Performance Comparison: BeautifulSoup & PHPScraper

Comparison of the performance is naturally hard. It depends on numerous factors, of which a large chunk is out of my control. To reduce the side effects I've opted for this test setup:

  • tests are run on a dedicated server,

  • each script gets the same 30 randomly pre-selected URLs one-by-one (see here)

  • time is measured using the Linux built-in command time for the complete execution.

  • the tests are run 5 times for each script

While this isn't the best possible test setup, it should do, to get a feeling for the performance.

The test setup could be improved by e.g.,

  • handing the whole list of URLs in to reduce time required to bootstrap and interpret the scripts and

  • pre-fetching the HTML and handing it into the script to exclude network delays.

The tests were run using the following commands:

time while read url; do python3 python3-beautifulsoup-link-extractor/link-extractor.py "$url"; done < urls

and

time while read url; do php phpscraper-link-extractor/link-extractor.php "$url"; done < urls

Performance Test Results

As mentioned above, the test is not representative and lacks fundamentals.

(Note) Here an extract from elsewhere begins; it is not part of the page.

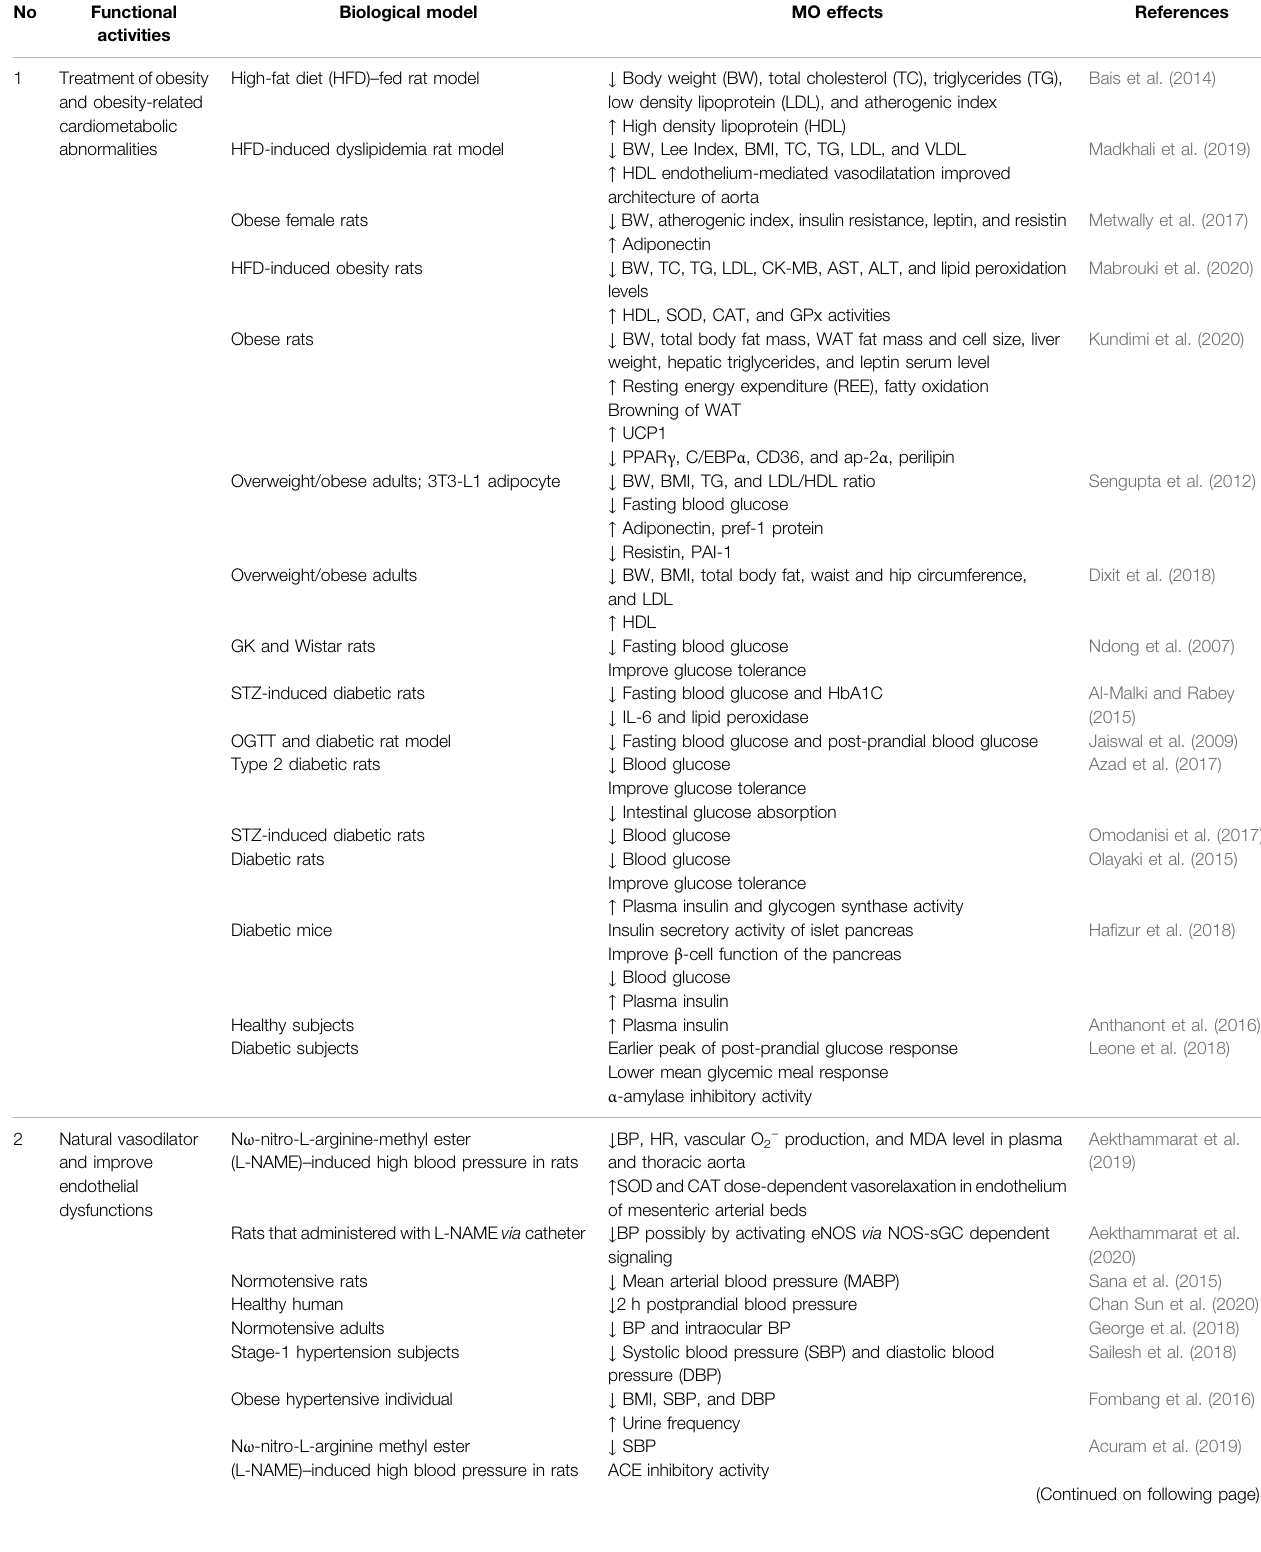
TABLE 4 | Functional activities of Moringa oleifera in CVD fi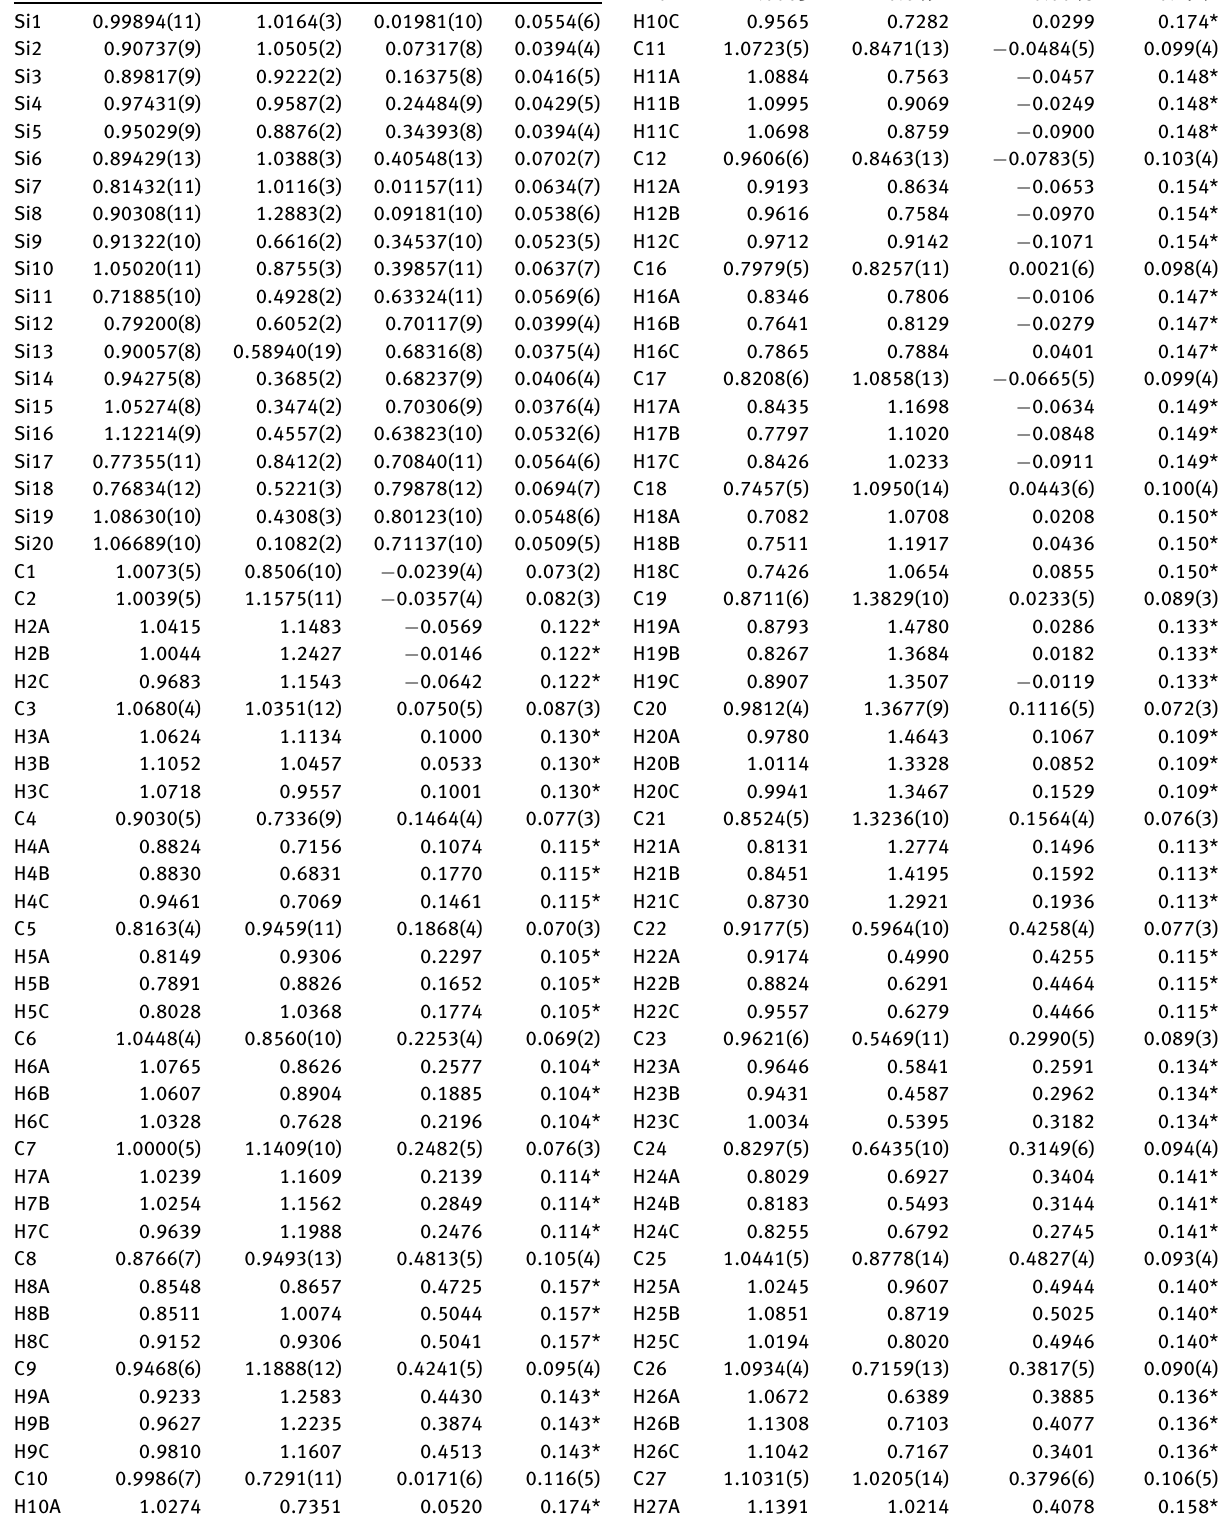
Table 2: Fractional atomic coordinates and isotropic or equivalent isotropic displacement parameters (Å 2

I've still included some numbers to indicate performance differences.

The Python script with BeautifulSoup took the following time to process the url list:

  • 21.1s
  • 19.2s
  • 16.0s
  • 14.9s
  • 16.4s

The average being around 17.5 seconds to fetch and process the list of 30 URLs.

The PHP script with PHPScraper achieved the following times:

  • 12.4s
  • 12.7s
  • 10.4s
  • 12.6s
  • 12.1s

The average being around 12.0 seconds to fetch and process the list of 30 URLs. This also includes processing time for additional checks for flags such as "isNofollow", etc. which hasn't been removed from the standard library.